The tasks:
• 1. In the passage on radar beam scheduling, which beam has the highest angular resolution and gain?
• 2. Decide whether each statement agrees with the passage on radar beam scheduling, and support each yes or no with the deciding words of the passage, quoted exactly. (a) The beam that links the UAVs is always available with the top scheduling priority. (b) The beams have different steering limits in azimuth and in elevation. (c) The first communication beam stops once the volume search beam detects a target.
• 3. Carry on the passage on radar beam scheduling from the point where it stops.

Selected passage:
------

Our approach uses six beams, as shown in Figure 1, denoted by

B = 6

. These beams include two communication beams, a volume search beam, a cued search beam, a track beam, and a passive RF listener beam. Each beam has unique characteristics that depend on its function. For instance, the half-power beamwidths of the communication, volume search, and passive RF listener beams are larger compared to the cued search beam. The tracking beam has the highest angular resolution and gain and is used to estimate the final parameters of the target. Although the large beamwidths of the volume search, communication, and passive RF listener beams allow for large spatial area coverage during a scan, the angular resolution is relatively small. Furthermore, to maintain simplicity, we have taken the steering limits of the beams to be the same in both the azimuth and elevation planes.

Algorithm 1 outlines the working of the MMPAR and beam scheduling. The six beams are scheduled adaptively based on the detected targets. At the beginning of the update interval

δ t

, beam scheduling requests are received. The scheduling of beams for the duration

δ t

is determined based on the received requests, the current state of the beams, the target state, and the priority sequence. The details of the functions performed and the scheduling of the beams are as follows:

There are two communication beams, as shown in Figure 1 and Figure 2. One communication beam facilitates communication between the UAVs and is always available with the highest scheduling priority. The other communication beam forms a link between the ground station (GS) and the MMPAR onboard the UAV, allowing the MMPAR to function as a communication relay. Both communication beams and the volume search beam operate simultaneously during a given $δ t$ . However, when a target is detected by the volume search beam, the second communication beam ceases operation, and communications from the second beam are transferred to other GS nodes.

------

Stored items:
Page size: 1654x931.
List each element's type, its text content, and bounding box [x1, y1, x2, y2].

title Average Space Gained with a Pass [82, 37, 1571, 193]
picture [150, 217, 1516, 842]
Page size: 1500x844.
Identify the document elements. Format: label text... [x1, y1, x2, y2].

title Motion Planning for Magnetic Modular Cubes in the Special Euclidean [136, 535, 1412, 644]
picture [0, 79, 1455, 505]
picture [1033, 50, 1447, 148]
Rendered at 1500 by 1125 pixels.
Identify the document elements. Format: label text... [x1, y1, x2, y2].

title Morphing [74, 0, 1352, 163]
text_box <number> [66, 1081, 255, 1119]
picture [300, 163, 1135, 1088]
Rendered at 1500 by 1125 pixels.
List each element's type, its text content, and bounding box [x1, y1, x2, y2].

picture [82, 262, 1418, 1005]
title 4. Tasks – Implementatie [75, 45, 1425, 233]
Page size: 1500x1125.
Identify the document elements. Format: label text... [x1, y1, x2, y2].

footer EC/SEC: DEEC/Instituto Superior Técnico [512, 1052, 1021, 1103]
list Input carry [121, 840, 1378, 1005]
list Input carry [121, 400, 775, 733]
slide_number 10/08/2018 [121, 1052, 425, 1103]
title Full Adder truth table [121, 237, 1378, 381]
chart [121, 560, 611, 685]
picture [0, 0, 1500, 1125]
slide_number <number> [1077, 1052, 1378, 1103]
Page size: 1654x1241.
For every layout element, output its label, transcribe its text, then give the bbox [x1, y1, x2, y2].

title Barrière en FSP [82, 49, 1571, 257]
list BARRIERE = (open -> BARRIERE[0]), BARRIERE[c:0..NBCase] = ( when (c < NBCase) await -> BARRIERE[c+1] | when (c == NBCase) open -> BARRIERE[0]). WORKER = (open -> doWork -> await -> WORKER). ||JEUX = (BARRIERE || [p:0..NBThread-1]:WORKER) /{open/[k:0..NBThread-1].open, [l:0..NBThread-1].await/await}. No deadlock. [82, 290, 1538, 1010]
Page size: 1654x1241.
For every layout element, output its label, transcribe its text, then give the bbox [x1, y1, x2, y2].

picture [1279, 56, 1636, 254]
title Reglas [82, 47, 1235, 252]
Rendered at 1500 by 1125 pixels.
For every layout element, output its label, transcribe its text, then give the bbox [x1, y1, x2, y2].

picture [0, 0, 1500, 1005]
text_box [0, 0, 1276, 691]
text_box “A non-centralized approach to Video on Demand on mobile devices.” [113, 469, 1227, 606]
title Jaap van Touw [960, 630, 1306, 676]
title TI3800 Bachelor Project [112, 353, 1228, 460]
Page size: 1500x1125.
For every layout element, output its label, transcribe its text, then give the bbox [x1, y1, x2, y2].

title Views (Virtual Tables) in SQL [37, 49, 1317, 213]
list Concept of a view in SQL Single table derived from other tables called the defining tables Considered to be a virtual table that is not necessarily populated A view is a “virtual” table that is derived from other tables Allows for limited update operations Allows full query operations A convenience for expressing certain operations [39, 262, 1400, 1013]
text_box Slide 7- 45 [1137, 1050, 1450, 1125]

------

Responses in order:
• 1. The tracking beam.

• 2.
(a) Yes: "One communication beam facilitates communication between the UAVs and is always available with the highest scheduling priority."
(b) No: "we have taken the steering limits of the beams to be the same in both the azimuth and elevation planes."
(c) No: "when a target is detected by the volume search beam, the second communication beam ceases operation."

• 3.
To improve the detection and tracking of UAVs, the volume search beam is designed with the largest coverage among all the beams. This enables the radar to scan a vast volume of space during the given time interval $δ t$ . However, once a target is detected, the scheduling priority of the volume search beam corresponding to that target is reduced for future update intervals. This approach ensures that the other beams with higher scheduling priority can focus on tracking the target with more accuracy and efficiency.
The cued search beam is used to confirm the presence of a target detected by the volume search. Both the cued search and volume search beams can scan simultaneously.
The tracking beam is directed towards the coordinates provided by the cued search beam after a time interval of $δ t$ . As the coverage area of the track beam is significantly larger than the physical tracks covered by a target during $δ t$ , the target remains within the coverage area. Due to its high angular and range resolution, the tracking beam can distinguish between multiple targets in the range and angular bins, and estimate their position, RCS, and Doppler estimates. Additionally, the tracking beam has a higher priority (after confirming target presence) than other beams. Targets are tracked adaptively, meaning that mobile/fast-moving targets are visited frequently compared to static/slow targets to update their state. Figure 3 illustrates the interaction of different types of beams with targets.
The passive RF listener beam is not scheduled in a fixed sequence but rather is randomly applied at different time intervals of $δ t$ . Its purpose is to detect active RF emissions from a malicious UAV, including intentional RF emissions for jamming and the RF link of the UAV for further analysis. Figure 3 illustrates the passive RF listener beam that is used to detect directed RF emissions from a malicious UAV.

Algorithm 1 Pseudo-code for beam scheduler and working of MMPAR

1:: procedure RadarBeamScheduler
2:: % Beam scheduling and radar operation.
3:: % $i = 1, 2, \dots, N$ are the number of MMPAR, each onboard a UAV.
4:: % Input to the procedure are the MMPAR beams and corresponding resources: $S_{i, j}^{(rad)} (t), \forall i, j = 1, 2, \dots, 6$ , given in (11).
5:: At the start of every update interval $δ t$ :
6:: RF passive listener beam applied if $r a n d > 0.5$ , where $r a n d$ is a random generator in the range $[0 1)$ .
7:: if No target is detected then
8:: Volume search and communication beams continue during $δ t$ .
9:: end if
10:: if a target is detected then
11:: Request the handover of current relay-based communications to the GS nodes.
12:: Store the coordinates of the target during the current volume search as $(x^{(tar, vol)} (t), y^{(tar, vol)} (t), z^{(tar, vol)} (t))$ .
13:: At the same $δ t$ , direct the cued search beam toward the coordinates of the target obtained during volume search.
14:: if cued search confirms the target then
15:: Store the coordinates of the target as $(x^{(tar, cue)} (t), y^{(tar, cue)} (t), z^{(tar, cue)} (t))$ .
16::            At the next update interval $t + δ t$ , direct the track beam toward the estimated
           position of the target obtained from the cued search. The coordinates of the
           target after applying the track beam are estimated as $(x^{(tar, trk)} (t + δ t), y^{(tar, trk)} (t + δ t), z^{(tar, trk)} (t + δ t))$ .
           The RCS and Doppler estimates of the target are alsoobtained.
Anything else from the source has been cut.